* **The data**:
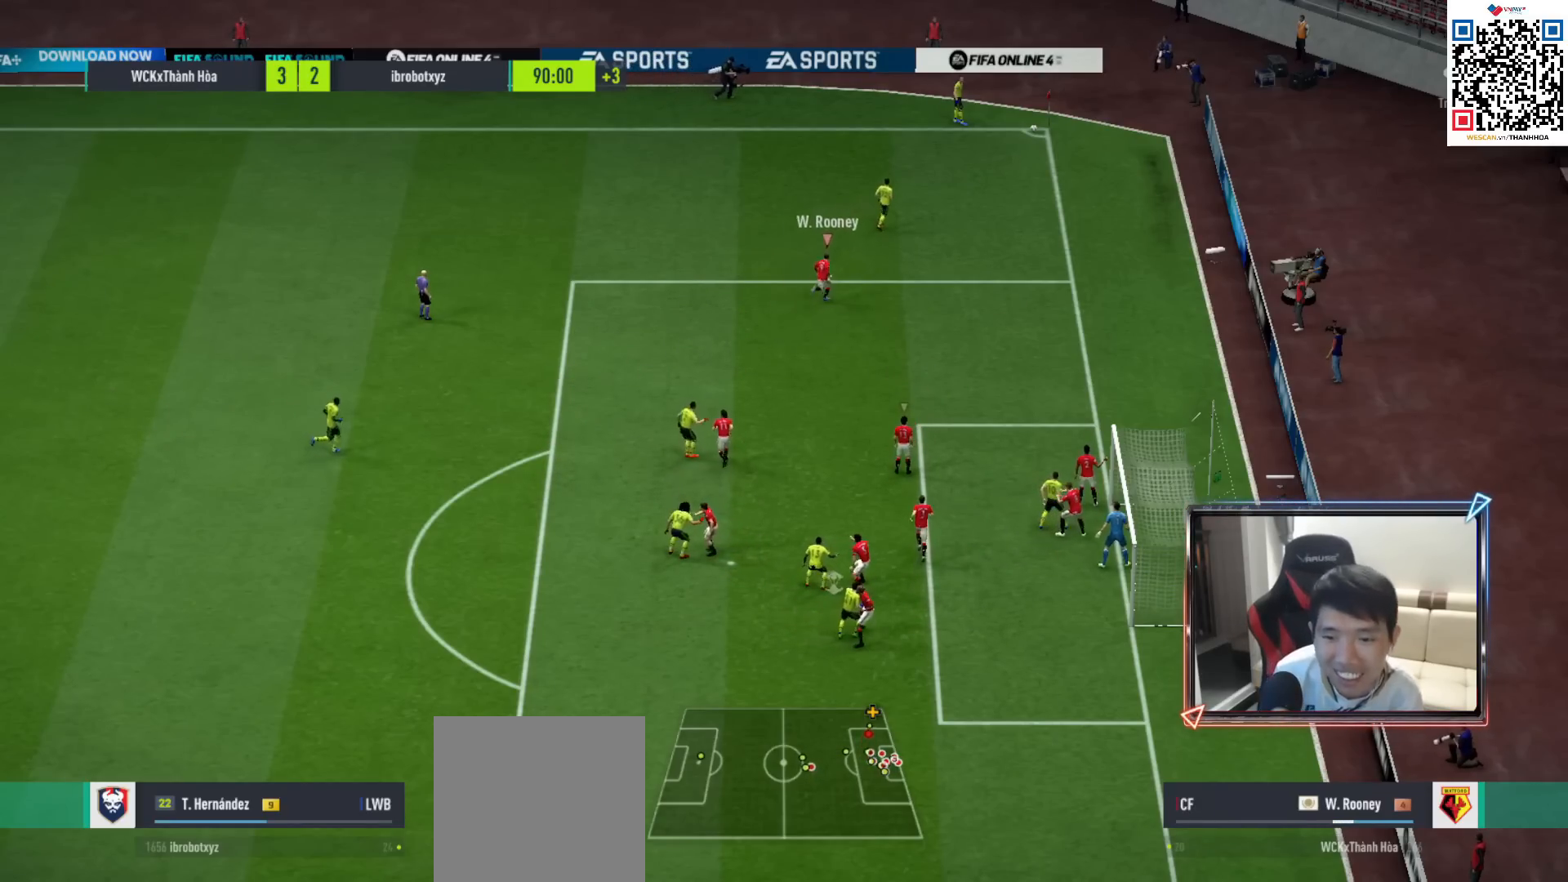
{"buttons": [], "left_stick": "up-right", "right_stick": "center", "events": [[467, "R1", "up"]]}
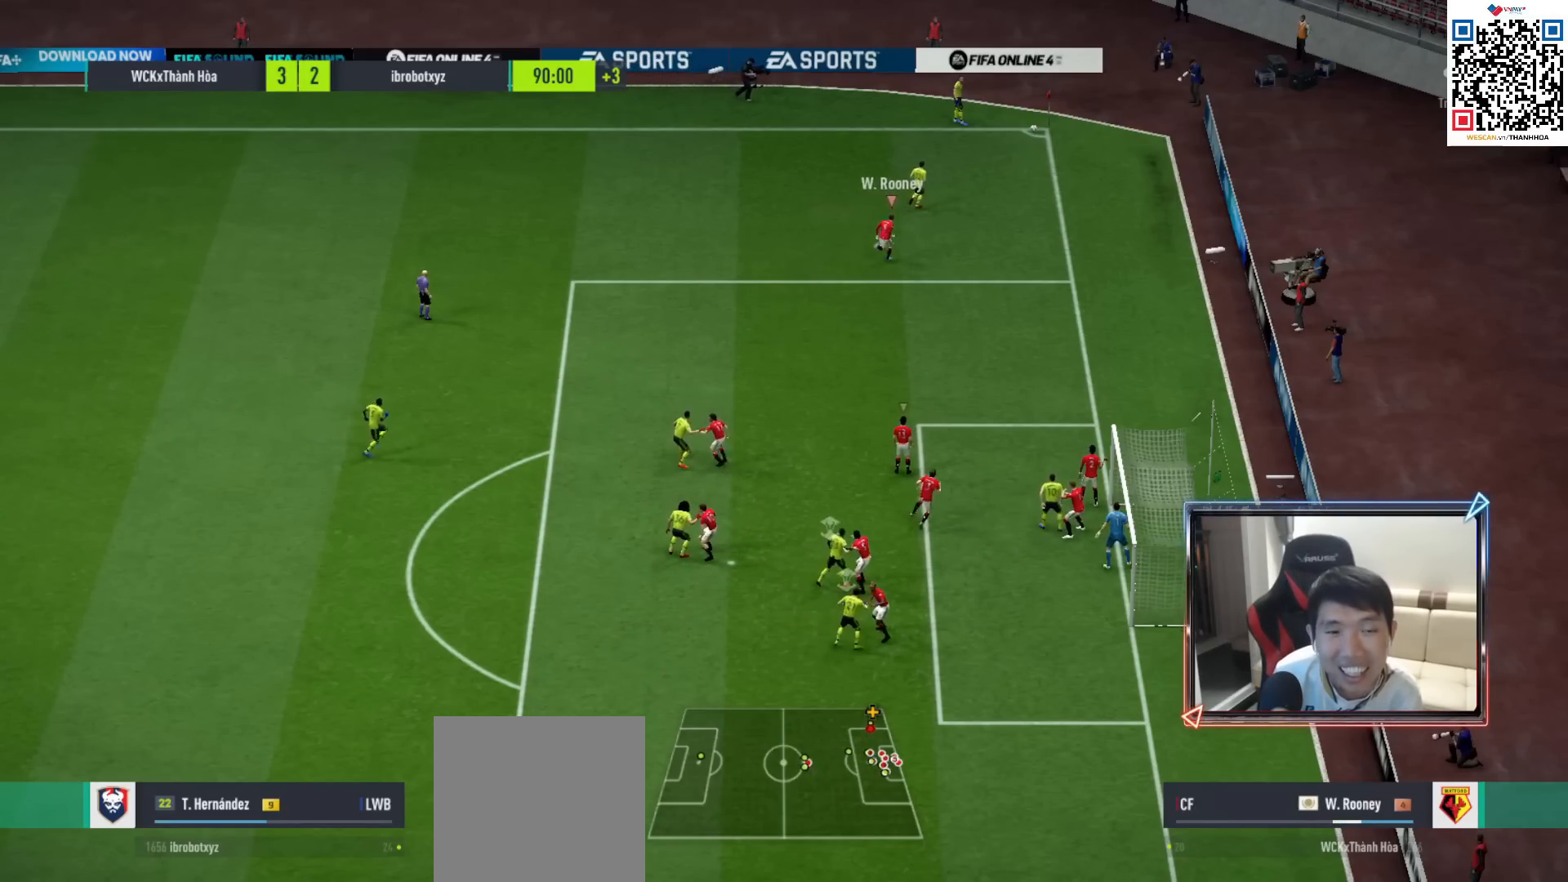
{"buttons": [], "left_stick": "center", "right_stick": "center", "events": [[33, "left_stick", "center"]]}
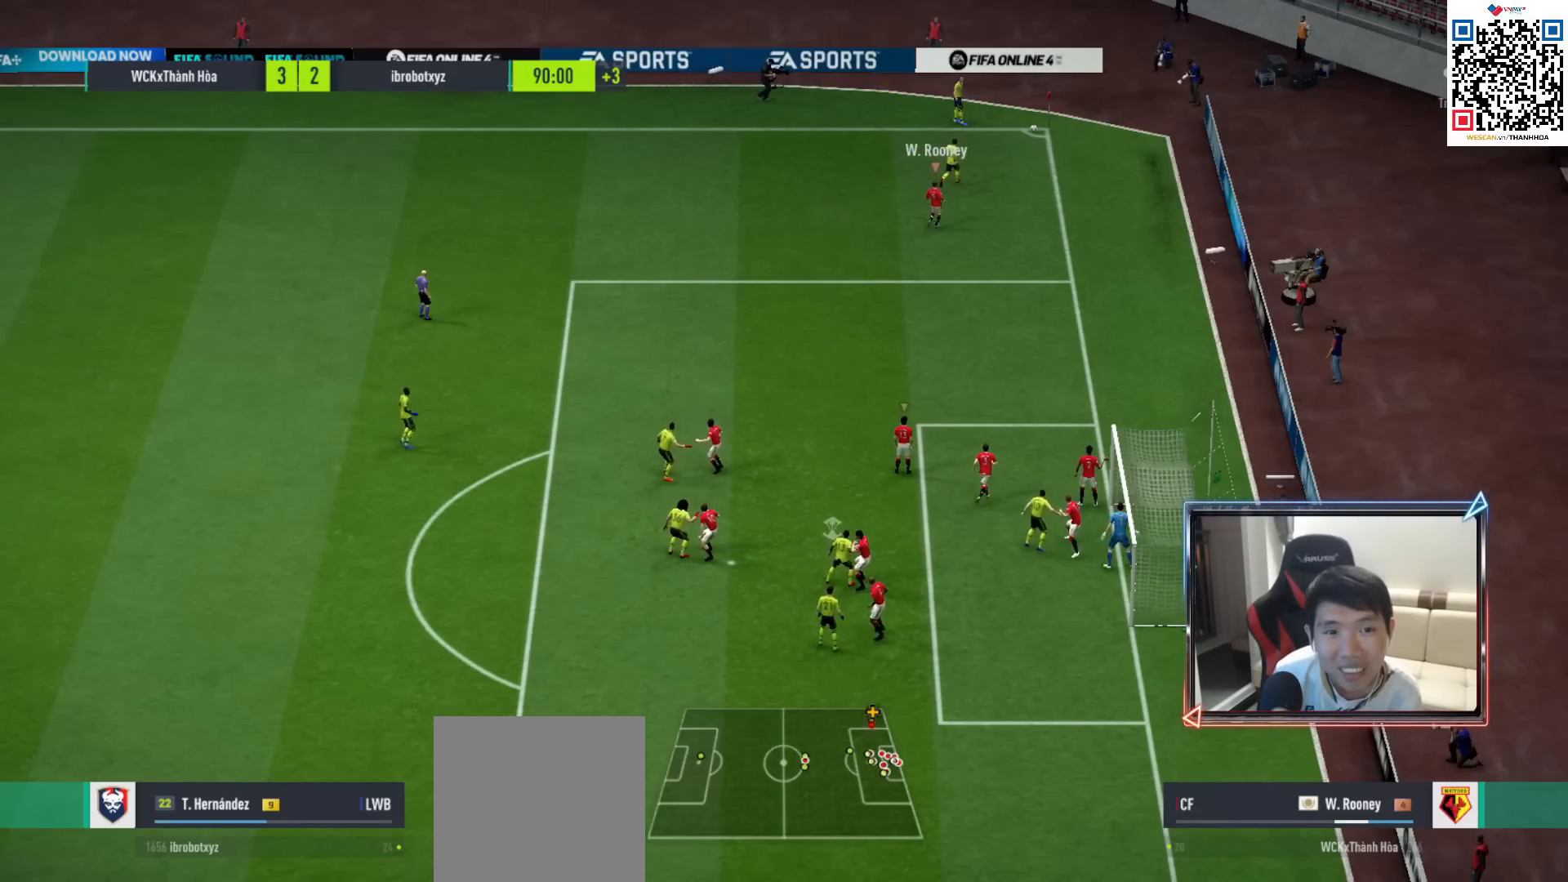
{"buttons": [], "left_stick": "center", "right_stick": "center", "events": []}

* **Task details**:
Down to the last line, set down the data above exactly, and omit all images.

* **Result of this task**:
{"buttons": [], "left_stick": "up-right", "right_stick": "center", "events": [[467, "R1", "up"]]}
{"buttons": [], "left_stick": "center", "right_stick": "center", "events": [[33, "left_stick", "center"]]}
{"buttons": [], "left_stick": "center", "right_stick": "center", "events": []}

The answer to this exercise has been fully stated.